Thank you for the opportunity to express our views regarding the USPSTF’s evidence review and draft recommendation statement for peripheral artery disease (PAD) and cardiovascular disease (CVD) screening with Ankle-Brachial Index (ABI). The National Center for Health Research is a nonprofit think tank that conducts, analyzes, and scrutinizes research, policies, and programs on a range of issues related to health and safety. We do not accept funding from companies that make products that are the subject of our work.
We agree with the USPSTF grade of “I” for ABI screening due to an inadequate amount and quality of evidence to conclusively determine the balance of benefits and harms. There have been no population-based randomized trials testing ABI screening alone, and the single “fair-quality” study that evaluated ABI’s efficacy found a very low sensitivity rate. According to the study, ABI screens provided an 80-85% false negative rate. This means that negative screens with ABI could lead to about 80% or more of patients having a false sense of reassurance about their risk of underlying peripheral artery disease. The poor sensitivity of ABI can be potentially harmful because patients may be inappropriately ruled out for underlying PAD and may miss out on an opportunity for follow up diagnostic testing and clinical interventions. These patients may not be properly diagnosed until symptoms are more apparent, which may be at a time when disease has progressed and outcomes are poor. This issue necessitates further study to better characterize subpopulations who are likely to benefit from ABI.
PAD is a fairly common condition and most adults do not present with symptoms. Moreover, the dangerous consequences of the disease, including loss of life and limb, create a compelling need to identify appropriate screening strategies to detect disease earlier and prevent disability.
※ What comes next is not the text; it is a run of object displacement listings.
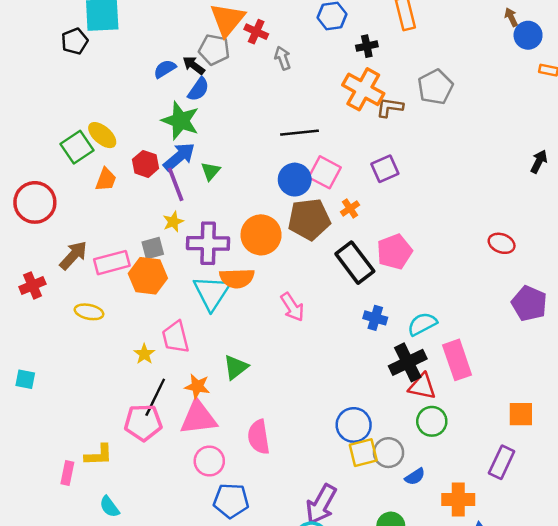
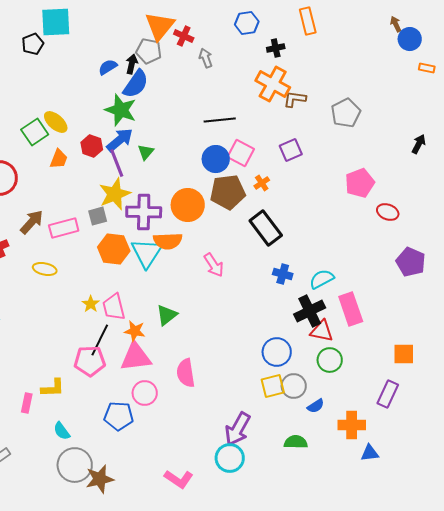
black arrow: (194, 65) -> (132, 64), turned 66
gray pentagon: (435, 87) -> (346, 113), moved
blue semicircle: (198, 89) -> (136, 84), size x1.4
yellow star: (173, 222) -> (115, 194), size x1.8
pink pentagon: (395, 252) -> (360, 183), moved
orange hexagon: (148, 276) -> (114, 249), moved
pink trapezoid: (176, 337) -> (114, 307), moved
blue circle: (354, 425) -> (277, 352), moved
blue pentagon: (231, 501) -> (119, 416), moved

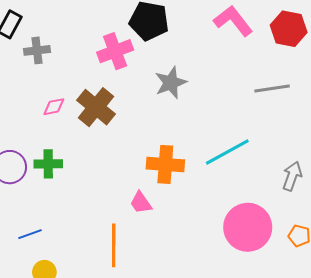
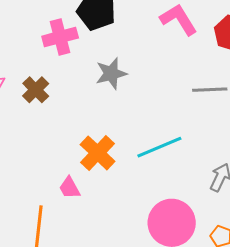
brown cross: (96, 107) -> (36, 90), size x0.7
orange cross: (165, 164) -> (98, 153), turned 33

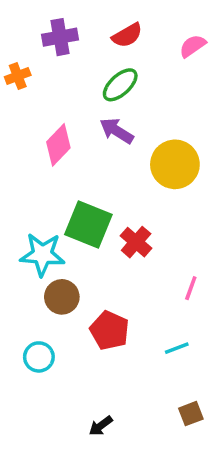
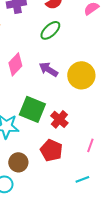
purple arrow: (117, 131) -> (48, 69), moved
brown circle: (62, 297) -> (18, 162), moved
red pentagon: (110, 330) -> (51, 150), moved

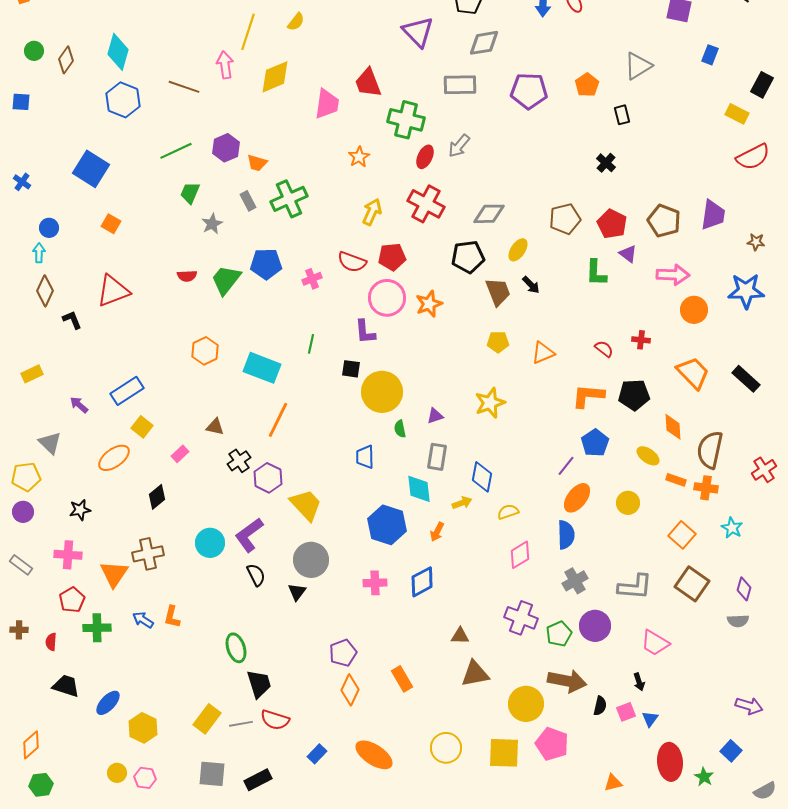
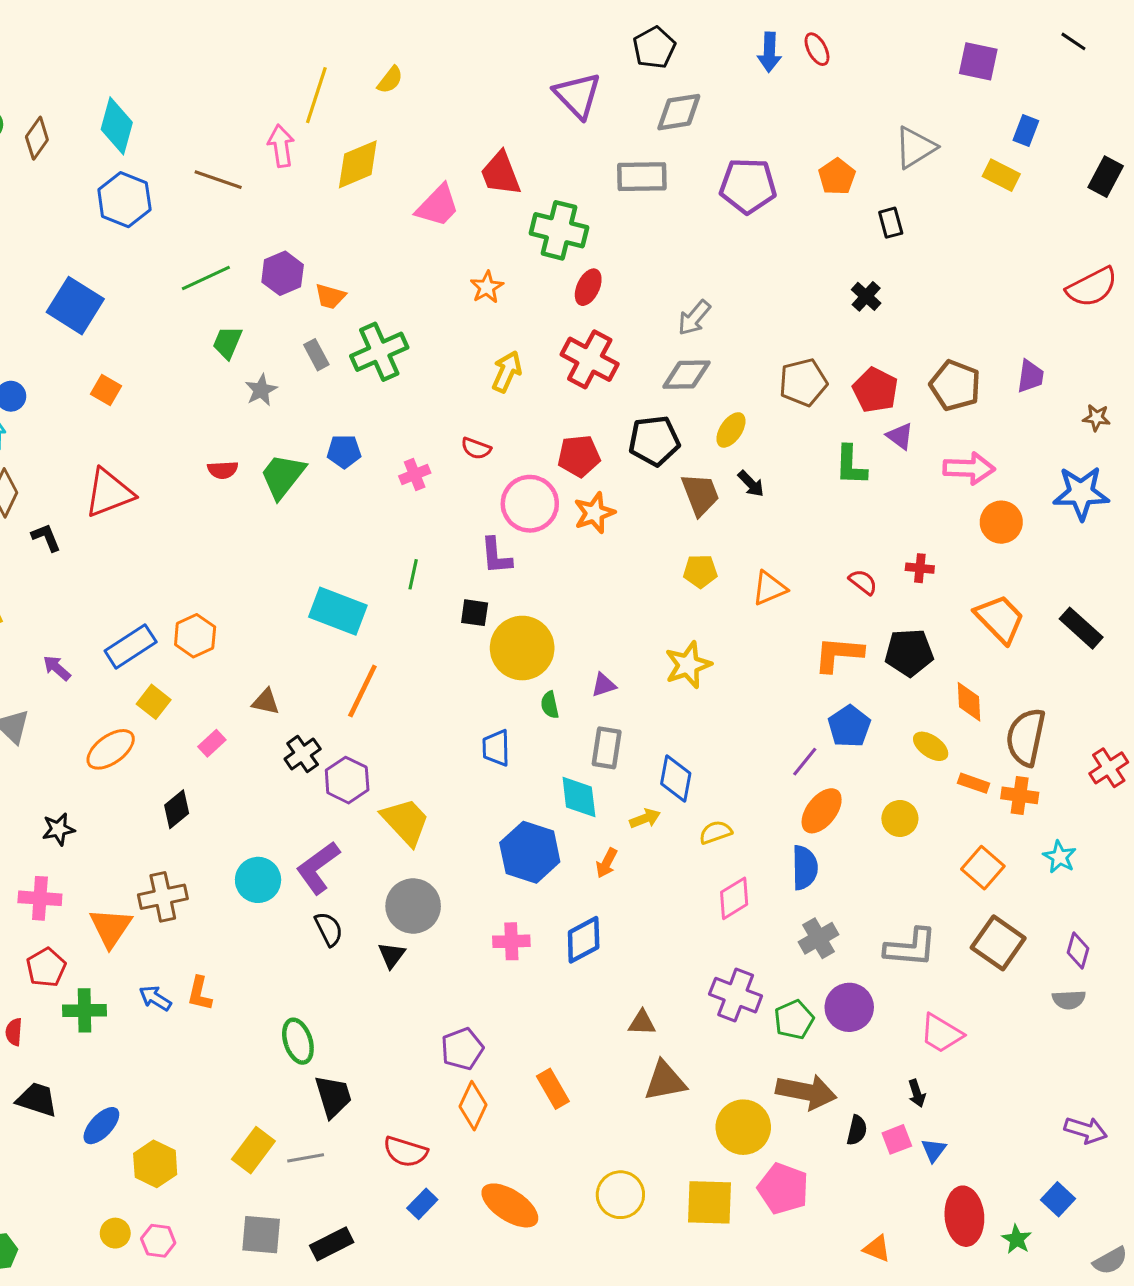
pink trapezoid: (327, 104) -> (438, 206), turned 36
yellow rectangle: (737, 114) -> (1001, 175), moved
gray arrow: (459, 146) -> (694, 318), moved
purple trapezoid: (713, 215) -> (1030, 376), size x0.7
red pentagon: (392, 257) -> (579, 456), moved
red semicircle: (352, 262) -> (476, 448), size x0.7
blue pentagon: (266, 264) -> (344, 451), size x0.7
orange hexagon: (205, 351) -> (195, 636), moved
red semicircle: (275, 720) -> (405, 1152), moved
orange triangle: (613, 783) -> (877, 1248), turned 36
Unfortunately, the data regarding the ABI screening method is too scarce to make a definitive recommendation. While ABI is the most common method of screening for PAD, it may not be the most effective. The process of performing ABI takes around 15 minutes, but this time may be more effectively applied to other methods that have been tested and proven to be more beneficial.
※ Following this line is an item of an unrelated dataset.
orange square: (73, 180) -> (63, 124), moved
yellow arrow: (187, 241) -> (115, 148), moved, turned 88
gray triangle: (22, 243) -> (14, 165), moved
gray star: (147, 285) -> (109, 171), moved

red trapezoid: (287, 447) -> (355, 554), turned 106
In order to more widely recommend ABI, we need more studies directly evaluating both the efficacy and harms. Most importantly, we encourage the USPSTF to review studies that analyze the accuracy of ABI and its effect on improving health outcomes in asymptomatic PAD patients. It is critical to identify whether the benefits of ABI screening outweigh harms in high risk patients, such as patients who smoke, or have diabetes, as this population is likely to benefit the most from screening.
At this time, we agree that there is insufficient evidence to recommend for or against its use. We encourage the USPSTF to update their recommendations when additional high-quality evidence is made available. Thank you for the opportunity to share our perspective.